**Exercise aim:**
Retype every entry below exactly as it stands.

**Available records:**

+ + + + + + +

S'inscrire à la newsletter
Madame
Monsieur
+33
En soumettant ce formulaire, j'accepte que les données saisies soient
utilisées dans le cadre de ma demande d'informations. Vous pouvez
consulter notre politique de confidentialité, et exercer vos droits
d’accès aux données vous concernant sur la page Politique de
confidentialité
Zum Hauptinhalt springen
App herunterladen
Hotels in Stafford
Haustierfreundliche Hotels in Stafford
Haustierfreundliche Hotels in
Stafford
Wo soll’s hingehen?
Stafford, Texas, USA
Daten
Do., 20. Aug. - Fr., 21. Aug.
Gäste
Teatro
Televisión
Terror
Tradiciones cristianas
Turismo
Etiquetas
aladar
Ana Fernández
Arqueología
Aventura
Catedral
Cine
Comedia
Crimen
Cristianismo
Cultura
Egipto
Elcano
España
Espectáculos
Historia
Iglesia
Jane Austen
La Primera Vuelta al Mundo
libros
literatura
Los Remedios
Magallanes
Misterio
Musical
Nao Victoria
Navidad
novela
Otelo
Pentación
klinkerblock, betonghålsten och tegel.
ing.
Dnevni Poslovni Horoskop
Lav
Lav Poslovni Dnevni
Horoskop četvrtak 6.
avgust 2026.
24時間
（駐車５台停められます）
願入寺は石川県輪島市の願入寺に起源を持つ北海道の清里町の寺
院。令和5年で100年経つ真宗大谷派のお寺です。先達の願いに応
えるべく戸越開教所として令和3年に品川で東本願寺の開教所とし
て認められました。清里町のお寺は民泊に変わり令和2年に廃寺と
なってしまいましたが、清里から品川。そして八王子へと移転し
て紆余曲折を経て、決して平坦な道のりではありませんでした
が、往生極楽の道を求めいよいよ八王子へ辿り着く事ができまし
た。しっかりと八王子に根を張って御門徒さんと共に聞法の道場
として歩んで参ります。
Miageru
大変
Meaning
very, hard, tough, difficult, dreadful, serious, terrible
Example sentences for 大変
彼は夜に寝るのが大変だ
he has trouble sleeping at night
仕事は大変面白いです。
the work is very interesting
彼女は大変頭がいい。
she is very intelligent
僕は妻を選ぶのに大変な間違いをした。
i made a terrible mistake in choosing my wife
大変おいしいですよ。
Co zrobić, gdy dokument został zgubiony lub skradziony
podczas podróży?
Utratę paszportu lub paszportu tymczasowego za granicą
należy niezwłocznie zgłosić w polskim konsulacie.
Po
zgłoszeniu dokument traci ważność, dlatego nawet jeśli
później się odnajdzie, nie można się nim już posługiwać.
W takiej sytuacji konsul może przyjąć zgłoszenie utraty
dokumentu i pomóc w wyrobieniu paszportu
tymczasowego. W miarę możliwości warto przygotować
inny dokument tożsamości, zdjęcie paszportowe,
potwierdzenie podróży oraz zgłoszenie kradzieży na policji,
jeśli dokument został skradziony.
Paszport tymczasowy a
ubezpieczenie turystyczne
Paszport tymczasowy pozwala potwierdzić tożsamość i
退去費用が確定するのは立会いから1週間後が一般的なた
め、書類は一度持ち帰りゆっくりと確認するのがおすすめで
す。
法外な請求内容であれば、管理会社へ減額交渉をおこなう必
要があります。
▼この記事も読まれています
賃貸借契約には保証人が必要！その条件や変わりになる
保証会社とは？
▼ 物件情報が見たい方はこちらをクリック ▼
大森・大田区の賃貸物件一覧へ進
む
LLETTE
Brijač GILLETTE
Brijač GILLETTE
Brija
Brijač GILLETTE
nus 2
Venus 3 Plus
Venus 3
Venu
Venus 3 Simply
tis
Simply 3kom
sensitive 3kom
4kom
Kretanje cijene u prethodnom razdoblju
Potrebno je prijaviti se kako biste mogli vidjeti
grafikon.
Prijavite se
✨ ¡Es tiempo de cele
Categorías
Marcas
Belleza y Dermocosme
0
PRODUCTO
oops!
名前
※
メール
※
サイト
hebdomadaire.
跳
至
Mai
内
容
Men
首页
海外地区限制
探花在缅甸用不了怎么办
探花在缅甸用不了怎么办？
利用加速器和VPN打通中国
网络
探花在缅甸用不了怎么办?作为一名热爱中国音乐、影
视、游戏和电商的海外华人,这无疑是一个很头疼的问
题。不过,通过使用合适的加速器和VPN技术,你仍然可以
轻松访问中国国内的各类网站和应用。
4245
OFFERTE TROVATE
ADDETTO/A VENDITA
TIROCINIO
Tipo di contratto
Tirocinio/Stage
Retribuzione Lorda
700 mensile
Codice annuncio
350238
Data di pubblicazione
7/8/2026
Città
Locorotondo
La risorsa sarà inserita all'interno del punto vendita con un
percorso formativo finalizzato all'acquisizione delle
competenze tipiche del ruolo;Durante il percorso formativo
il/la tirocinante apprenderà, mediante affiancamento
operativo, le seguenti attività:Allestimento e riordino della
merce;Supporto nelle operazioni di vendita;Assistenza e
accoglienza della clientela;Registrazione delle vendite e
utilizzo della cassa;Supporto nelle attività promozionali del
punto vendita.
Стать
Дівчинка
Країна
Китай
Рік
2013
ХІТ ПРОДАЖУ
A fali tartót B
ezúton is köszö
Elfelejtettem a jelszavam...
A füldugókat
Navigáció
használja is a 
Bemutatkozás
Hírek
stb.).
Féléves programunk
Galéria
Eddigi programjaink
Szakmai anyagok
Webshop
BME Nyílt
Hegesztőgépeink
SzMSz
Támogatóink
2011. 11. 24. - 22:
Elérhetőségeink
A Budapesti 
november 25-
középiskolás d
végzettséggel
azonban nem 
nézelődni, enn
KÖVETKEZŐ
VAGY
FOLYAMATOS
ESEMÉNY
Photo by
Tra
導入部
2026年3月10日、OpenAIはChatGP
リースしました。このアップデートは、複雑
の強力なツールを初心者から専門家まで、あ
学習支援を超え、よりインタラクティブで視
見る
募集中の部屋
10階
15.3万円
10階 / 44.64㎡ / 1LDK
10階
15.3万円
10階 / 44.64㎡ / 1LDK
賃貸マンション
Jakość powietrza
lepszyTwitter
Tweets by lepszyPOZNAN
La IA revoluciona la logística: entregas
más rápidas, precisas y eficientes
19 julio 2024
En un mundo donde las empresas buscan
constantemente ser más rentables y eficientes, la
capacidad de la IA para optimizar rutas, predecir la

+ + + + + + +

**Written solution:**
S'inscrire à la newsletter
Madame
Monsieur
+33
En soumettant ce formulaire, j'accepte que les données saisies soient
utilisées dans le cadre de ma demande d'informations. Vous pouvez
consulter notre politique de confidentialité, et exercer vos droits
d’accès aux données vous concernant sur la page Politique de
confidentialité
Zum Hauptinhalt springen
App herunterladen
Hotels in Stafford
Haustierfreundliche Hotels in Stafford
Haustierfreundliche Hotels in
Stafford
Wo soll’s hingehen?
Stafford, Texas, USA
Daten
Do., 20. Aug. - Fr., 21. Aug.
Gäste
Teatro
Televisión
Terror
Tradiciones cristianas
Turismo
Etiquetas
aladar
Ana Fernández
Arqueología
Aventura
Catedral
Cine
Comedia
Crimen
Cristianismo
Cultura
Egipto
Elcano
España
Espectáculos
Historia
Iglesia
Jane Austen
La Primera Vuelta al Mundo
libros
literatura
Los Remedios
Magallanes
Misterio
Musical
Nao Victoria
Navidad
novela
Otelo
Pentación
klinkerblock, betonghålsten och tegel.
ing.
Dnevni Poslovni Horoskop
Lav
Lav Poslovni Dnevni
Horoskop četvrtak 6.
avgust 2026.
24時間
（駐車５台停められます）
願入寺は石川県輪島市の願入寺に起源を持つ北海道の清里町の寺
院。令和5年で100年経つ真宗大谷派のお寺です。先達の願いに応
えるべく戸越開教所として令和3年に品川で東本願寺の開教所とし
て認められました。清里町のお寺は民泊に変わり令和2年に廃寺と
なってしまいましたが、清里から品川。そして八王子へと移転し
て紆余曲折を経て、決して平坦な道のりではありませんでした
が、往生極楽の道を求めいよいよ八王子へ辿り着く事ができまし
た。しっかりと八王子に根を張って御門徒さんと共に聞法の道場
として歩んで参ります。
Miageru
大変
Meaning
very, hard, tough, difficult, dreadful, serious, terrible
Example sentences for 大変
彼は夜に寝るのが大変だ
he has trouble sleeping at night
仕事は大変面白いです。
the work is very interesting
彼女は大変頭がいい。
she is very intelligent
僕は妻を選ぶのに大変な間違いをした。
i made a terrible mistake in choosing my wife
大変おいしいですよ。
Co zrobić, gdy dokument został zgubiony lub skradziony
podczas podróży?
Utratę paszportu lub paszportu tymczasowego za granicą
należy niezwłocznie zgłosić w polskim konsulacie.
Po
zgłoszeniu dokument traci ważność, dlatego nawet jeśli
później się odnajdzie, nie można się nim już posługiwać.
W takiej sytuacji konsul może przyjąć zgłoszenie utraty
dokumentu i pomóc w wyrobieniu paszportu
tymczasowego. W miarę możliwości warto przygotować
inny dokument tożsamości, zdjęcie paszportowe,
potwierdzenie podróży oraz zgłoszenie kradzieży na policji,
jeśli dokument został skradziony.
Paszport tymczasowy a
ubezpieczenie turystyczne
Paszport tymczasowy pozwala potwierdzić tożsamość i
退去費用が確定するのは立会いから1週間後が一般的なた
め、書類は一度持ち帰りゆっくりと確認するのがおすすめで
す。
法外な請求内容であれば、管理会社へ減額交渉をおこなう必
要があります。
▼この記事も読まれています
賃貸借契約には保証人が必要！その条件や変わりになる
保証会社とは？
▼ 物件情報が見たい方はこちらをクリック ▼
大森・大田区の賃貸物件一覧へ進
む
LLETTE
Brijač GILLETTE
Brijač GILLETTE
Brija
Brijač GILLETTE
nus 2
Venus 3 Plus
Venus 3
Venu
Venus 3 Simply
tis
Simply 3kom
sensitive 3kom
4kom
Kretanje cijene u prethodnom razdoblju
Potrebno je prijaviti se kako biste mogli vidjeti
grafikon.
Prijavite se
✨ ¡Es tiempo de cele
Categorías
Marcas
Belleza y Dermocosme
0
PRODUCTO
oops!
名前
※
メール
※
サイト
hebdomadaire.
跳
至
Mai
内
容
Men
首页
海外地区限制
探花在缅甸用不了怎么办
探花在缅甸用不了怎么办？
利用加速器和VPN打通中国
网络
探花在缅甸用不了怎么办?作为一名热爱中国音乐、影
视、游戏和电商的海外华人,这无疑是一个很头疼的问
题。不过,通过使用合适的加速器和VPN技术,你仍然可以
轻松访问中国国内的各类网站和应用。
4245
OFFERTE TROVATE
ADDETTO/A VENDITA
TIROCINIO
Tipo di contratto
Tirocinio/Stage
Retribuzione Lorda
700 mensile
Codice annuncio
350238
Data di pubblicazione
7/8/2026
Città
Locorotondo
La risorsa sarà inserita all'interno del punto vendita con un
percorso formativo finalizzato all'acquisizione delle
competenze tipiche del ruolo;Durante il percorso formativo
il/la tirocinante apprenderà, mediante affiancamento
operativo, le seguenti attività:Allestimento e riordino della
merce;Supporto nelle operazioni di vendita;Assistenza e
accoglienza della clientela;Registrazione delle vendite e
utilizzo della cassa;Supporto nelle attività promozionali del
punto vendita.
Стать
Дівчинка
Країна
Китай
Рік
2013
ХІТ ПРОДАЖУ
A fali tartót B
ezúton is köszö
Elfelejtettem a jelszavam...
A füldugókat
Navigáció
használja is a 
Bemutatkozás
Hírek
stb.).
Féléves programunk
Galéria
Eddigi programjaink
Szakmai anyagok
Webshop
BME Nyílt
Hegesztőgépeink
SzMSz
Támogatóink
2011. 11. 24. - 22:
Elérhetőségeink
A Budapesti 
november 25-
középiskolás d
végzettséggel
azonban nem 
nézelődni, enn
KÖVETKEZŐ
VAGY
FOLYAMATOS
ESEMÉNY
Photo by
Tra
導入部
2026年3月10日、OpenAIはChatGP
リースしました。このアップデートは、複雑
の強力なツールを初心者から専門家まで、あ
学習支援を超え、よりインタラクティブで視
見る
募集中の部屋
10階
15.3万円
10階 / 44.64㎡ / 1LDK
10階
15.3万円
10階 / 44.64㎡ / 1LDK
賃貸マンション
Jakość powietrza
lepszyTwitter
Tweets by lepszyPOZNAN
La IA revoluciona la logística: entregas
más rápidas, precisas y eficientes
19 julio 2024
En un mundo donde las empresas buscan
constantemente ser más rentables y eficientes, la
capacidad de la IA para optimizar rutas, predecir la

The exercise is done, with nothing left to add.